You may recall my first experience at eating at a sidewalk restaurant in my neighborhood (teeny tiny weensy miniscule tables and stools). I have actually eaten at this establishment fairly frequently over the last two months, and recently they have renovated. Well, maybe renovated isn't the exact word -- moved might be more accurate, or maybe expanded.

Originally all the tables, stools, food selections, charcoal grills, etc, were located on the sidewalk. But right next door pile of rubble that used to be Sheridan's Pub (you really can't escape Irish bars anywhere in the world) was just sitting there unused! Clearly this was a perfect spot for restaurant expansion.

I'm not really sure if Sheridan's burned down or if they just razed the building and couldn't figure out what to do next.
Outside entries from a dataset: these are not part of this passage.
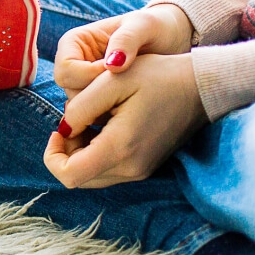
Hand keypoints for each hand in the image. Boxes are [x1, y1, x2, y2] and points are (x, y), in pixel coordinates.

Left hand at [43, 52, 206, 187]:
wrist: (202, 86)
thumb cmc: (158, 76)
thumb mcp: (112, 80)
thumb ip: (81, 106)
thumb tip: (64, 129)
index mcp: (120, 147)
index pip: (69, 175)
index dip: (52, 156)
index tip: (58, 130)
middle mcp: (131, 168)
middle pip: (79, 178)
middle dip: (65, 153)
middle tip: (72, 122)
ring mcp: (141, 170)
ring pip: (92, 176)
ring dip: (80, 153)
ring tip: (87, 121)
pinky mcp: (146, 166)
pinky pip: (109, 170)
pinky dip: (95, 154)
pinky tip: (102, 126)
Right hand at [53, 4, 193, 98]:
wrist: (169, 39)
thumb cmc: (154, 27)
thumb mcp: (143, 25)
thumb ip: (127, 40)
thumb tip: (111, 66)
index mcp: (74, 42)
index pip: (66, 68)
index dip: (89, 75)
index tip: (119, 71)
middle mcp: (73, 63)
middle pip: (70, 89)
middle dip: (96, 93)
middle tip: (127, 85)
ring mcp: (84, 81)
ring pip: (81, 105)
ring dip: (105, 104)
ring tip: (133, 91)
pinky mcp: (97, 96)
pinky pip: (96, 113)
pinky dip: (112, 112)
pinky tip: (132, 101)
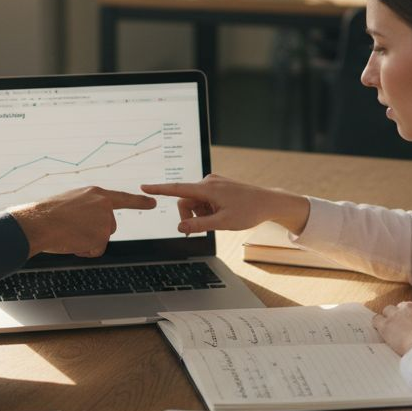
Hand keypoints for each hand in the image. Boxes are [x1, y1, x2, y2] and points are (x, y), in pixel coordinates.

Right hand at [10, 186, 156, 256]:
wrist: (38, 222)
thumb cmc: (47, 214)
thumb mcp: (71, 201)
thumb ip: (87, 207)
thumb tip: (90, 220)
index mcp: (96, 193)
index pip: (122, 198)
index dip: (139, 201)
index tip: (152, 203)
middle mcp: (103, 205)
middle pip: (108, 226)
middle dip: (93, 233)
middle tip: (72, 228)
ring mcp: (104, 220)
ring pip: (101, 239)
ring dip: (87, 242)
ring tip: (69, 233)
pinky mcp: (101, 236)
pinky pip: (96, 250)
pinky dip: (85, 251)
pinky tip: (72, 242)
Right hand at [141, 174, 310, 234]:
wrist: (268, 202)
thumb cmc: (248, 211)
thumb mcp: (223, 223)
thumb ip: (199, 225)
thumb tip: (180, 227)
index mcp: (207, 188)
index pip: (177, 189)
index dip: (159, 189)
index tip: (144, 187)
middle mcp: (208, 182)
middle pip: (185, 200)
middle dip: (190, 216)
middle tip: (203, 228)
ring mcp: (213, 183)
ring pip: (194, 201)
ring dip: (200, 214)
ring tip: (218, 220)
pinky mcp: (217, 186)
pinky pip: (203, 199)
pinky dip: (207, 209)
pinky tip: (221, 213)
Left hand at [372, 299, 411, 355]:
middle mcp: (410, 306)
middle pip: (401, 307)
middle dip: (402, 316)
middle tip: (404, 328)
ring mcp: (397, 314)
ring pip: (388, 311)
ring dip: (389, 318)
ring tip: (392, 329)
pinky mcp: (386, 325)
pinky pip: (377, 320)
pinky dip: (378, 324)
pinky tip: (380, 331)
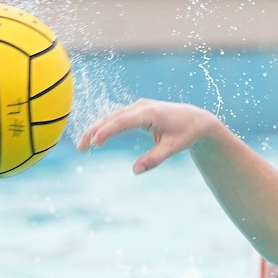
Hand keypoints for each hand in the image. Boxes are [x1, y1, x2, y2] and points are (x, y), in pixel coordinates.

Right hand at [78, 99, 222, 173]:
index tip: (94, 142)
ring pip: (112, 117)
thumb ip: (154, 159)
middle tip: (81, 147)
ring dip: (97, 129)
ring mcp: (138, 107)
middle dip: (95, 131)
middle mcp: (141, 107)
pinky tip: (97, 138)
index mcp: (150, 113)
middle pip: (112, 118)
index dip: (107, 131)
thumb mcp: (173, 148)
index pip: (122, 121)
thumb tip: (135, 171)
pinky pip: (118, 118)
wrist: (197, 119)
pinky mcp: (138, 110)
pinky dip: (106, 126)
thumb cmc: (186, 133)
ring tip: (84, 145)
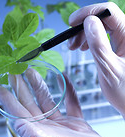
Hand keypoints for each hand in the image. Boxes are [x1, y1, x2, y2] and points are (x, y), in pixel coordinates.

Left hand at [0, 68, 124, 136]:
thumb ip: (32, 136)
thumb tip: (14, 122)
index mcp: (38, 135)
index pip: (19, 115)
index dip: (9, 101)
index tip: (0, 87)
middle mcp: (47, 129)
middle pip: (30, 105)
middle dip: (22, 89)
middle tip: (14, 73)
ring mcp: (62, 125)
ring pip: (48, 102)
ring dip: (40, 87)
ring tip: (32, 71)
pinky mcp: (76, 123)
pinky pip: (71, 103)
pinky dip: (67, 91)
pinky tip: (63, 78)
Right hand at [68, 2, 124, 117]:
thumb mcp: (108, 69)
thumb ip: (99, 45)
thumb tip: (89, 22)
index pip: (109, 11)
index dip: (88, 13)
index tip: (72, 22)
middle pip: (104, 18)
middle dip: (84, 26)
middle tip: (71, 42)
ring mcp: (124, 41)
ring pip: (102, 26)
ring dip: (85, 34)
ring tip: (75, 47)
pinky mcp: (119, 47)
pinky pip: (104, 36)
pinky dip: (91, 40)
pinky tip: (84, 48)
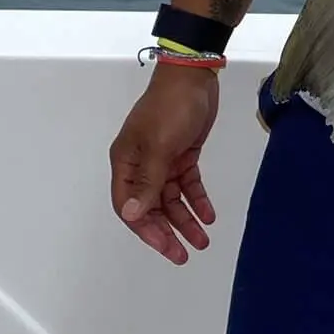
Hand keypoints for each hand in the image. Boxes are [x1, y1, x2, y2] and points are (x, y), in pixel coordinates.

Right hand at [109, 65, 220, 264]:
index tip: (165, 246)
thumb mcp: (158, 146)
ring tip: (202, 241)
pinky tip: (208, 215)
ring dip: (185, 220)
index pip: (129, 206)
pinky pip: (187, 185)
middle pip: (150, 207)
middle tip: (183, 255)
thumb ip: (147, 182)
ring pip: (171, 199)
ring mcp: (161, 160)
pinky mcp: (182, 155)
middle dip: (166, 232)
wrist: (194, 77)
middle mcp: (139, 165)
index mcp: (125, 163)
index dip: (145, 229)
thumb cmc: (170, 109)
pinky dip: (197, 200)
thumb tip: (132, 215)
The space, which is on a corner, currently features one exterior wall (emerald green, as befits an Irish Pub), with a gaping hole where the doors used to be. The other exterior wall is half demolished, so that even the parts that are still standing have holes you can peek through. The teensy tables and miniscule stools (or maybe we should call them "wee" tables and stools given their new location) are situated in what used to be the tiled entryway to the bar. It's not completely tiled anymore, and of course there's no roof, so I tend to choose other restaurants when it rains. Surrounding the eating area are large piles of rubble from the former building -- partial bricks, lumber, chunks of plaster, and lots of unclassifiable dirt. Have you ever seen Mad Max or any of those other post-apocalyptic movies? I would imagine that if Mel Gibson had decided to set up a nice rice and barbecued meat restaurant instead of kicking ass across Australia, it would look very much like this one.

I have learned that it is illegal in Saigon to operate these sidewalk restaurants, food carts, and mini-cafes (more bureaucratic idiocy). Every few months the cops do a raid on a street and although they don't generally issue citations per se, they confiscate these poor vendors' carts, tables, and other accoutrements of business. This morning, as a matter of fact, I was eating Pho for breakfast at a sidewalk restaurant when we heard a police siren. I've never seen people move so fast -- the stools and tables were being picked up and moved to a narrow stairwell within seconds. False alarm, fortunately.

The point is that most of these people only operate on the sidewalk -- they don't have a permanent business site at all, but set up in pretty much the same place every day. I applaud this particular restaurant for craftily getting around the Ho Chi Minh City cops, and look forward to many more meals in post-apocalyptic splendor.